■ Assignment
Return every line of the data that contains the string "front".

■ Source records

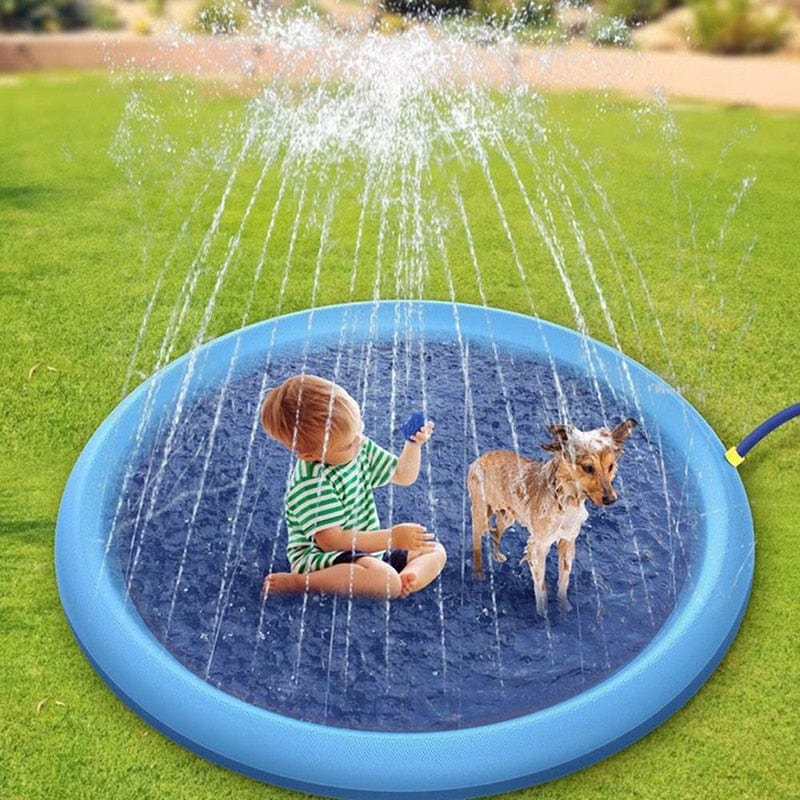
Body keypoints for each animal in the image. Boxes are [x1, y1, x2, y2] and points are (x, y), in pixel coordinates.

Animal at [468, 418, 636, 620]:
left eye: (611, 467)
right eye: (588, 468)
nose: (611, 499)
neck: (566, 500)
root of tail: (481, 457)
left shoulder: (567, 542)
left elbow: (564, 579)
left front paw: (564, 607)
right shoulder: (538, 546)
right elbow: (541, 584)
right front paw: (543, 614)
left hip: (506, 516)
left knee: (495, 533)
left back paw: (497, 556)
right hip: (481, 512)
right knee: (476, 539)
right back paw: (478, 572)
==
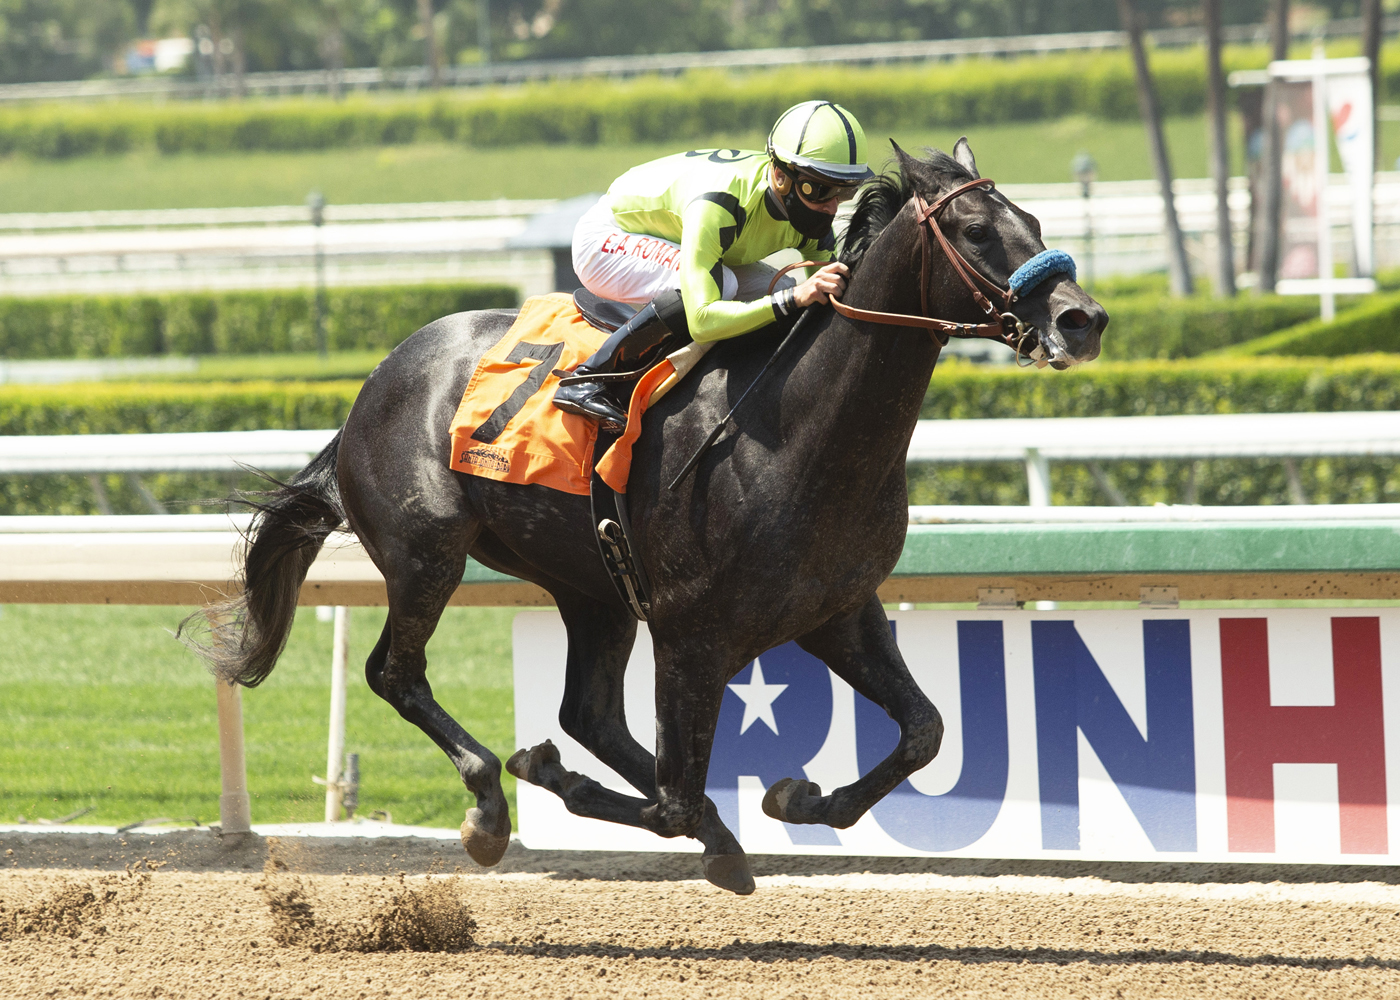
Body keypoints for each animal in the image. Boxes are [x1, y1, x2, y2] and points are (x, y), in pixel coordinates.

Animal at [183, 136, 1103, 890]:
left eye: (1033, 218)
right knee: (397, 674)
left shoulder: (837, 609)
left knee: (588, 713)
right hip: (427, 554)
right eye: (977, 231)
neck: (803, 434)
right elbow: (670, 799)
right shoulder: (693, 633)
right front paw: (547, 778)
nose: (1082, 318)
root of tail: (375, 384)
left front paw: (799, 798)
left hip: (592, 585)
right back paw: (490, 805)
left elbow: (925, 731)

■ Exercise output
left front paw: (564, 607)
right front paw: (543, 614)
right front paw: (547, 778)
left front paw: (799, 798)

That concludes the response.